Data to process:
- - - - -
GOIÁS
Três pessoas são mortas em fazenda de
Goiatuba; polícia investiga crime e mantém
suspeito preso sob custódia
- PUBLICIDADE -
- - - - -
Work instruction: Write out the items again, swapping "fazenda" for "propriedade" and leaving everything else untouched.

Solution for this task:
GOIÁS
Três pessoas são mortas em propriedade de
Goiatuba; polícia investiga crime e mantém
suspeito preso sob custódia
- PUBLICIDADE -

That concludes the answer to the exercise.